An Open Letter to the Environment
Sigve Tonstad has written an important editorial on the environment for the Spectrum magazine website. You can read the entire article here. Below are a few excerpts:
Dear environment,
You are losing.
I am trying to say it kindly. Indeed, the forces amassing against you are greater and more formidable than you imagine. I say this as a friend, speaking the truth even when it hurts. And yet I would not have written if I had nothing else to say. Your pain is grave enough as it is. My reason for writing is not to tell you what you already know or to say that the situation is worse than you think, even though it is. I am writing to remind you that there is hope, that you must not give up, and that you must not cease giving voice to your hope...
...there are deep-rooted theological reasons for your plight. In the realm of theology, you have been left out almost entirely. No less a theologian than Gerhard von Rad, perhaps the leading interpreter of the Old Testament in the twentieth century, held that the Creation account in Genesis is little more than an afterthought. In his view, the real meat of the biblical story is, as you might guess, the story of human salvation (Heilsgeschichte). You were not invited to the table in this version of things; this retelling has no interest in the earth and in non-human creation. It is not an accident of history that the most voracious meat-eating culture in history is found in countries that claim a Christian legacy.

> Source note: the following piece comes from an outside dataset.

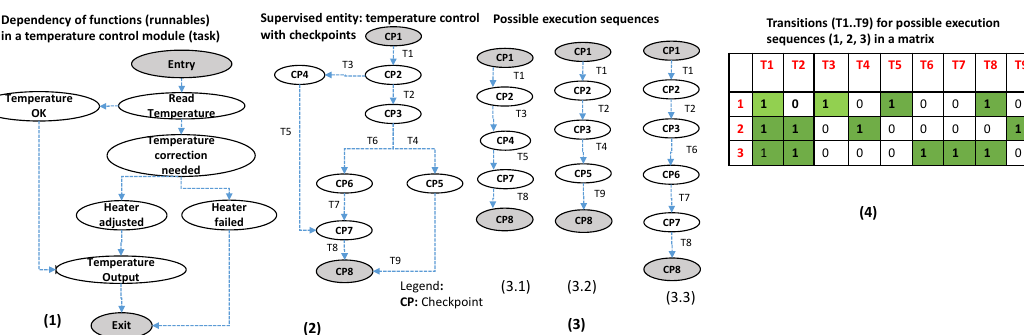
Figure 7. Program flow monitoring configuration of a temperature control module ( 1 ): Functions (runnables) in this module (task), ( 2 ): Possible checkpoints of the supervised entity and ( 3 ): Possible execution sequences of the supervised entity and ( 4 ): Dependencies of functions/CPs-denoted by transitions among them; for possible (correct) execution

Has it been lost on us that, in the Creation account, human beings are not relating to sentient non-human beings as though they are meant to be our food? (Gen 1:29-30). Has it been lost on us that God’s first blessing in the Bible is a blessing on non-human creation, setting up a pattern for the blessing God will bestow on human creation and finally on the Sabbath? (Gen 1:20-23, 28; 2:1-3). How have we allowed the difference between us and you to obscure the organic bond that connects us? We are, as you will certainly remember, earthlings. Our stories are linked at the point of origin, as it is written. “The Lord God formed man [’ādām] from the dust of the ground [’ādāmâ], and breathed into his nostrils the breath of life; and the man [’ādām] became a living being” (Gen. 2:7). Let there be no doubt that we are closely related! Indeed, when our lives come to an end, we return to you, to the earth from which we are taken (Gen 3:19).